◆ **Work to be completed**
Pull out every line of the entries below from the line containing "phylum: Arthropoda" up to and including the line containing "scientific name: Andrena nubecula", and reproduce each one word for word.

◆ **Record extracts**
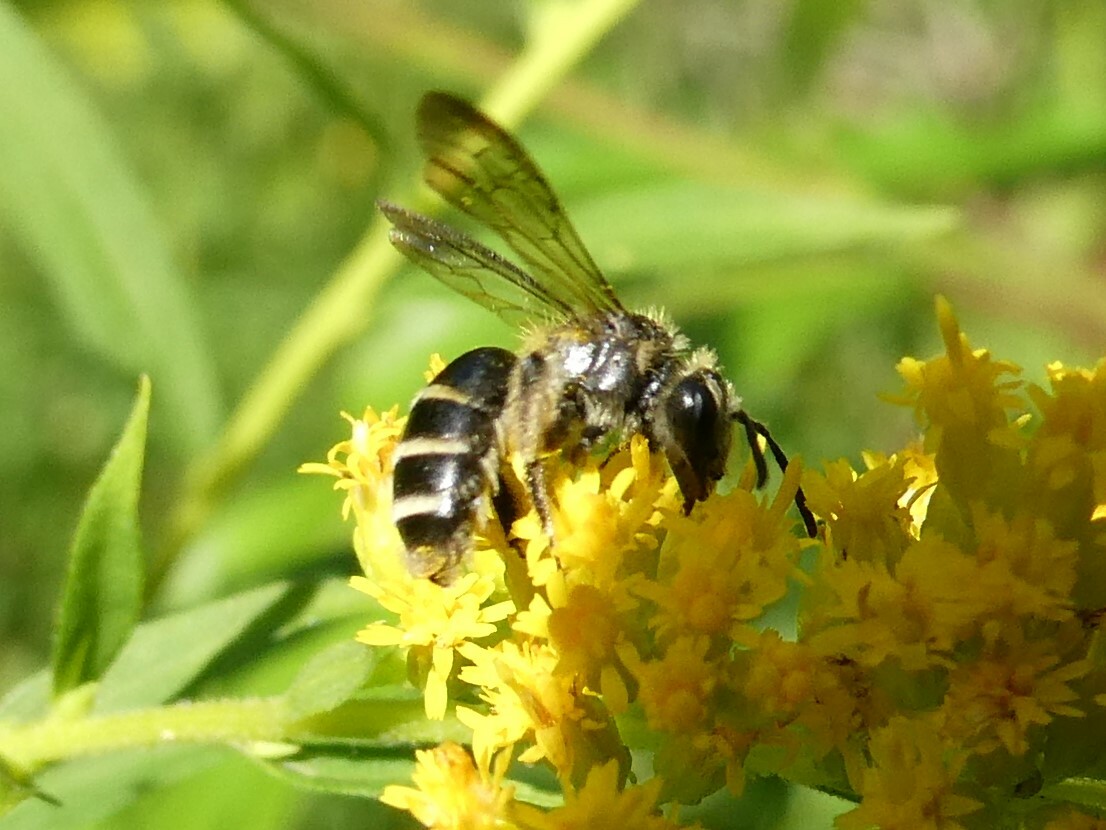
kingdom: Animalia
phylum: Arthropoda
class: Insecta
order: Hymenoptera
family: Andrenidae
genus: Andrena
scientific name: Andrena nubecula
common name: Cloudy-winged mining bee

==

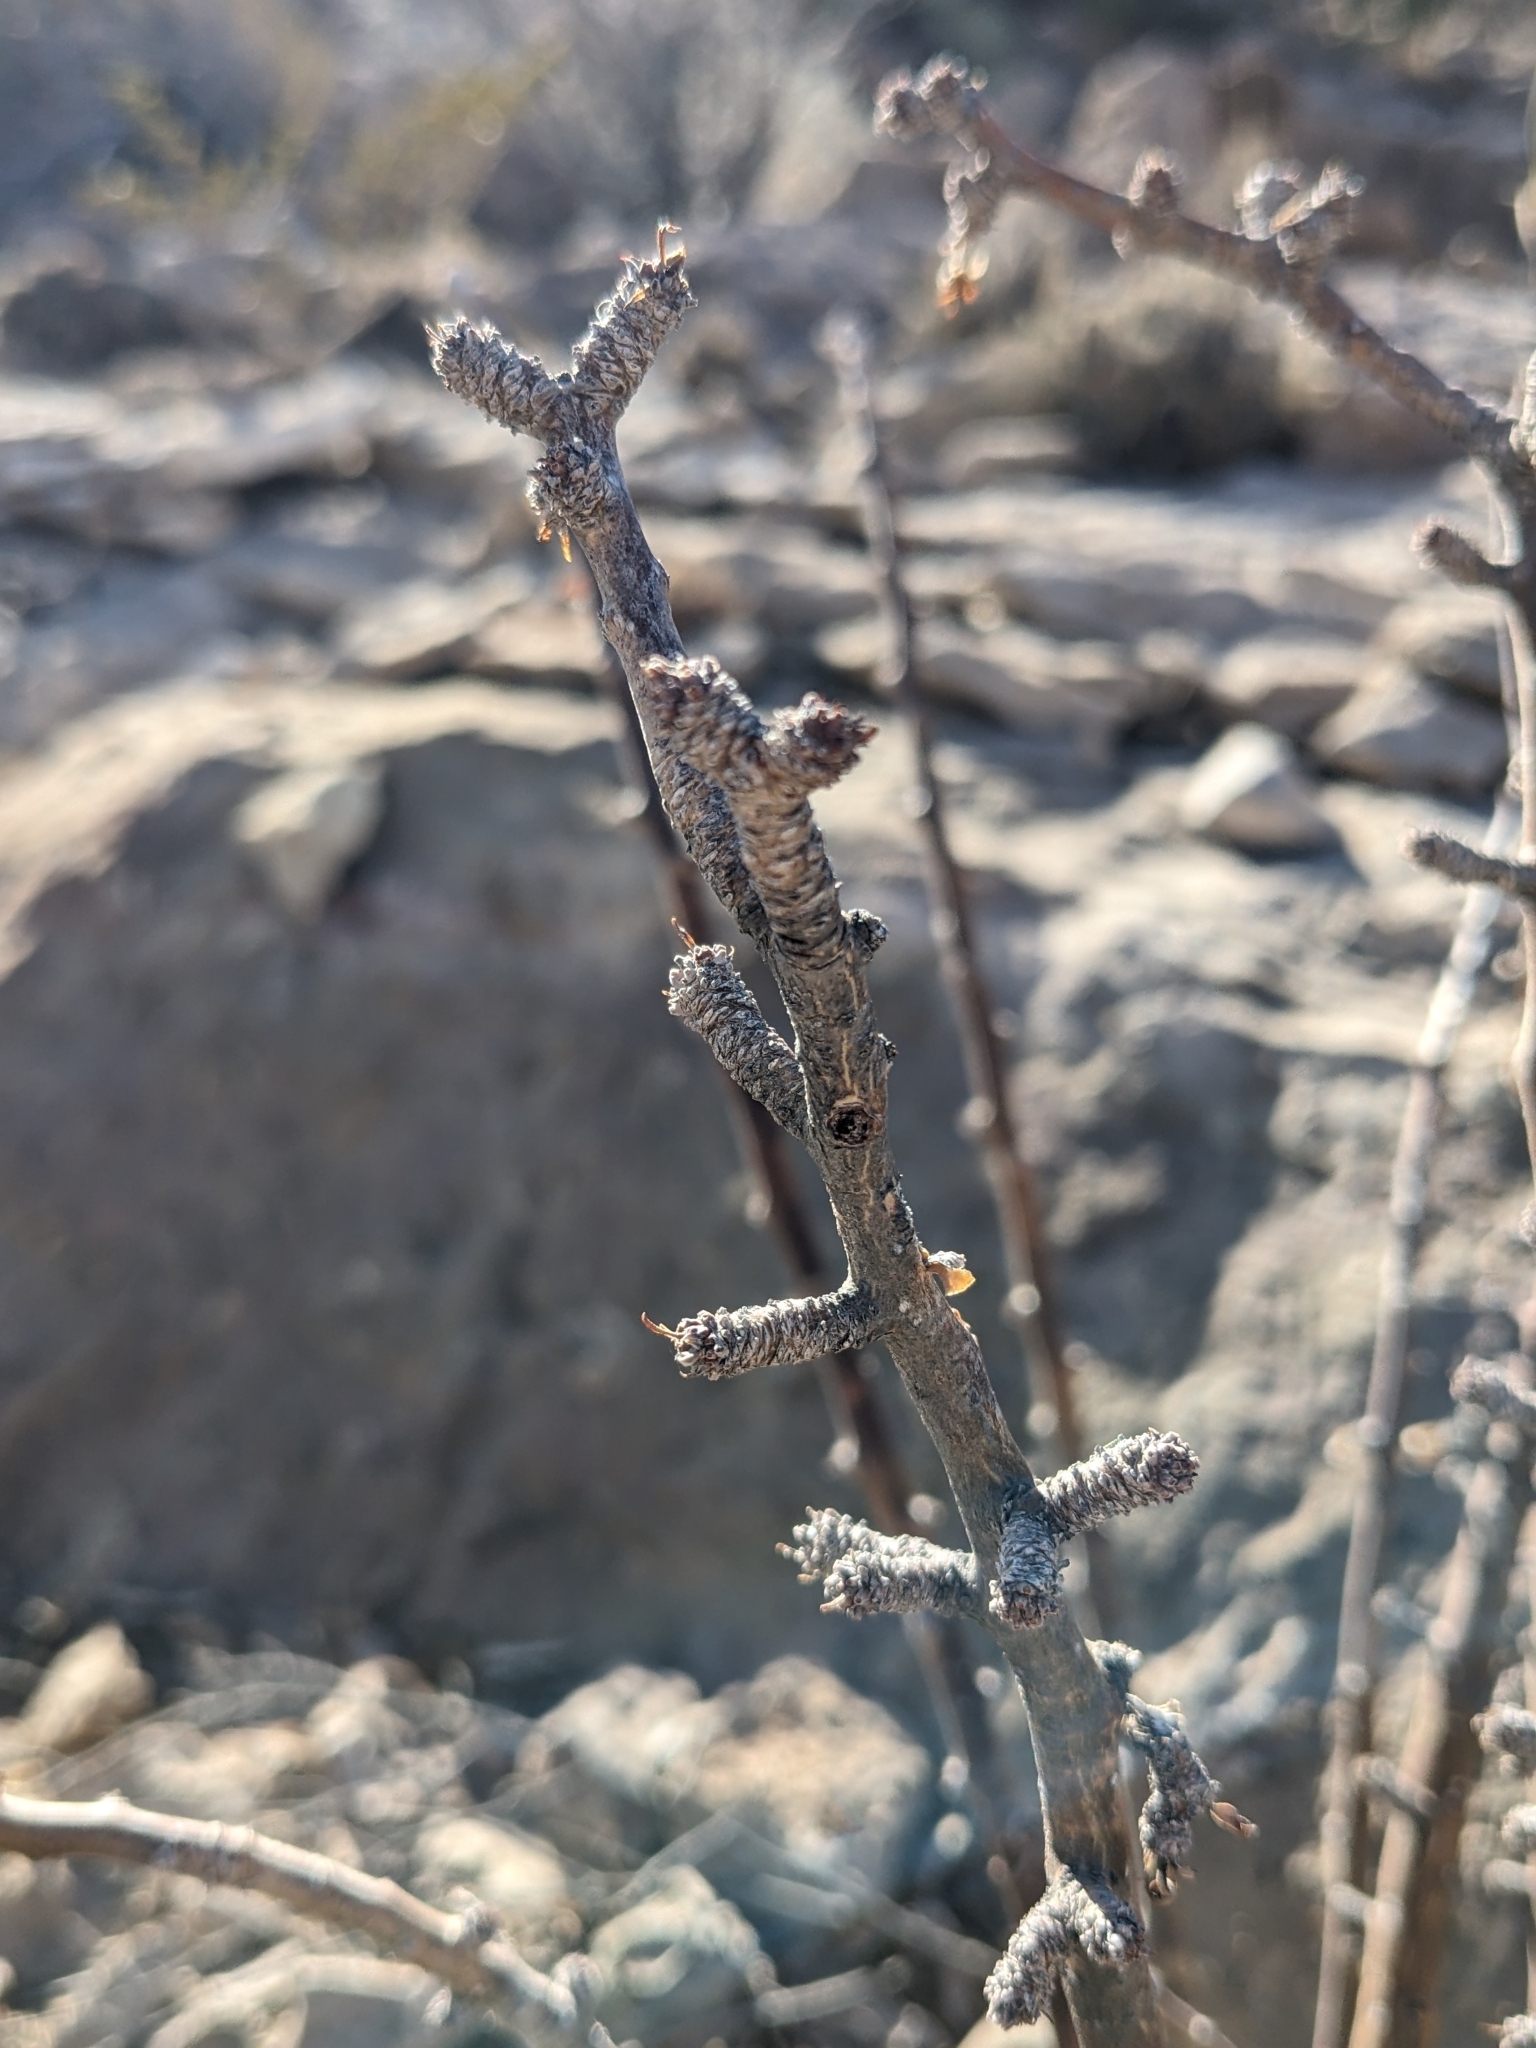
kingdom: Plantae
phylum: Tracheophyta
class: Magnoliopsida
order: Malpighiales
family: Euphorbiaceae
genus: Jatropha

---

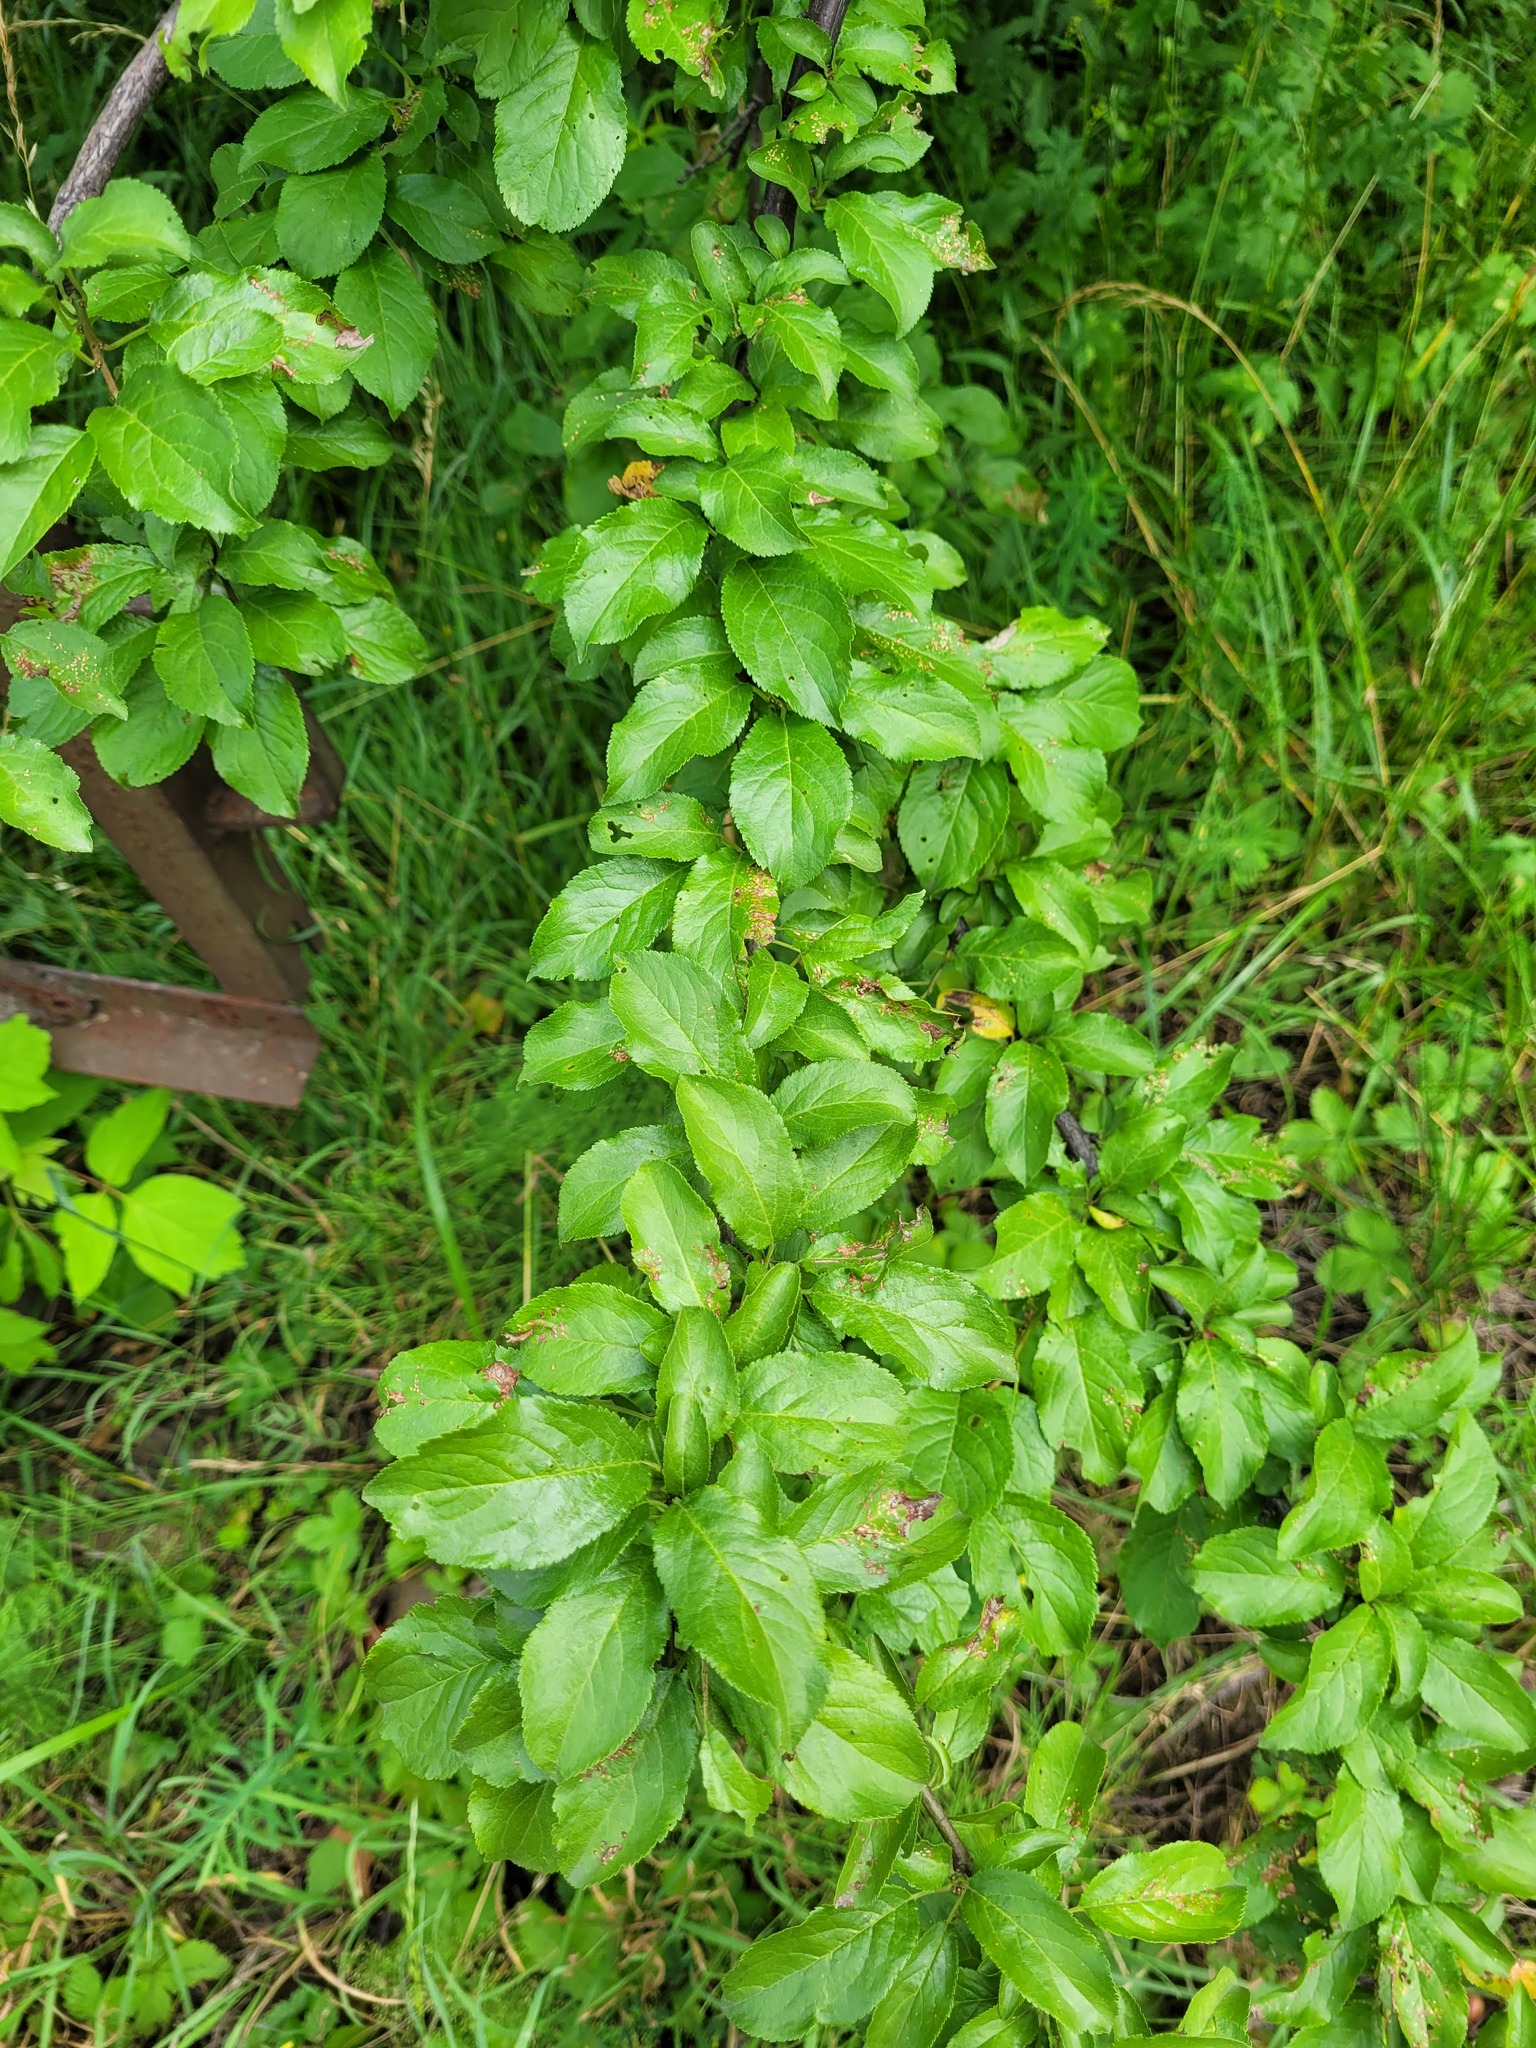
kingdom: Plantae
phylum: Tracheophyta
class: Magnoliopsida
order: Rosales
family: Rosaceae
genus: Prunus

◆ **Solution to this task**
phylum: Arthropoda
class: Insecta
order: Hymenoptera
family: Andrenidae
genus: Andrena
scientific name: Andrena nubecula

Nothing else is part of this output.